Декабристы отправлены в ссылки, а жизнь продолжается: люди женятся, заводят детей, растят их… Но что вырастает из человека, знающего наперед, что ожидает безумца, отступившего от проторенной дорожки? Что вырастает из целого поколения отчаявшихся изменить свою предписанную до рождения судьбу? Об этом Михаил Юрьевич рассказывает нам в «Думе».
Впрочем, поэт, скорее, не рассказывает, а трагично стонет. Белинский оценивал «Думу»: «…это стон человека, для которого отсутствие внутренней жизни есть зло, в тысячу раз ужаснейшее физической смерти». Мертвое внутри поколение «в бездействии состарится», люди его «к добру и злу постыдно равнодушны», «перед опасностью позорно малодушны и перед властию — презренные рабы», «иссушили ум наукою бесплодной», жадно берегут «в груди остаток чувства ничем не жертвуя ни злобе, ни любви», умрут «не бросивши векам ни мысли плодовитой, ни гением начатого труда». Действительно, попытки восстаний после декабристов еще долго не будут предприниматься, Россия не запомнила почти ни одного великого человека того периода, а в «Герое нашего времени» тот же автор подробно описывает, насколько нравственны были люди того времени. Поэта не могла не возмущать столь пустая жизнь, потому он и написал «Думу».

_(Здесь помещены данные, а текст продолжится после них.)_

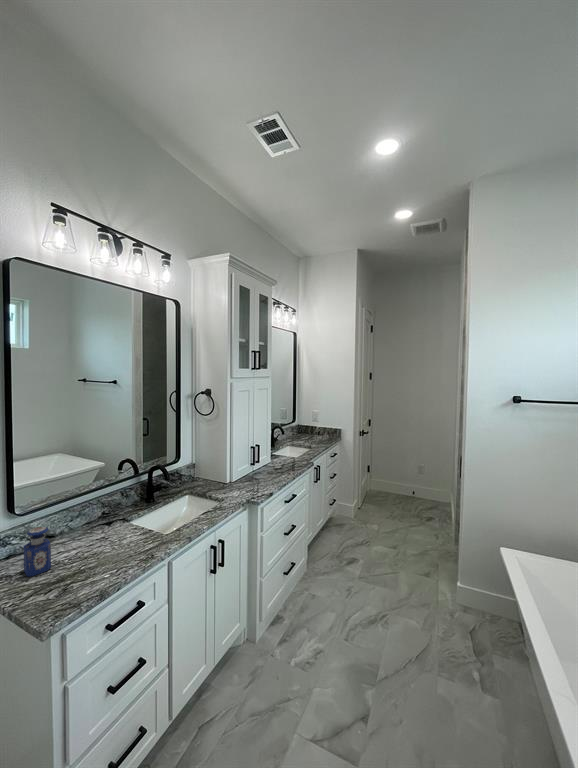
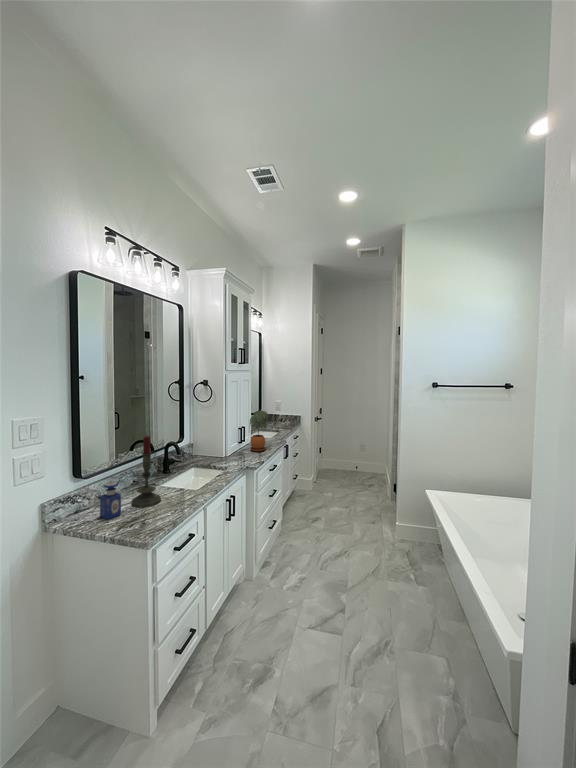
potted plant: none [262,425,287,476] -> present [249,411,267,451]
candle: none [74,464,114,560] -> present [131,436,161,508]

У России нет прошлого: «богаты мы, едва из колыбели, ошибками отцов и поздним их умом» — предки-отцы не смогли задать правильный жизненный путь своим последователям. У родины поэта нет настоящего — мы прочли о пороках его поколения. У нашей отчизны нет будущего — «грядущее — иль пусто, иль темно», «прах наш, с строгостью судьи и гражданина, потомок оскорбит презрительным стихом, насмешкой горькою обманутого сына над промотавшимся отцом». Так думал Лермонтов, разделяя точку зрения Чаадаева, о которой он написал в «Философических письмах». Были и оппоненты: Бенкендорф восхвалял Россию, дивился ее истории, восхищался страной того времени и ожидал невероятных успехов в грядущем. Не все видели проблемы родины, но Михаил Юрьевич попытался открыть людям глаза, в том числе и этим стихотворением.
«Печально я гляжу на наше поколенье!» — так начал свой шедевр Лермонтов. В глаза бросается: «я» отделено от всех остальных современников, наблюдает со стороны. А через несколько строк рассказчик переходит к местоимению «мы», он уже осознает себя частью единого целого, с теми же недостатками, той же бедой. Что же не примеряет на себя поэт? «Его грядущее — иль пусто, иль темно, меж тем, под бременем познанья и сомненья, в бездействии состарится оно», — вот чем автор отличался от современников. И вправду, разве можно назвать такого поэта бездействующим в сомнении, обреченного лишь на пустоту впереди? Нет. И, хотя, завершающие строки написаны с осознанием себя как части поколения: «И прах наш, с строгостью судьи и гражданина, потомок оскорбит презрительным стихом, насмешкой горькою обманутого сына над промотавшимся отцом» — мы, потомки, ценим труды Лермонтова и признаем его великим поэтом, а его стихотворение «Дума» — грандиозным стихотворением.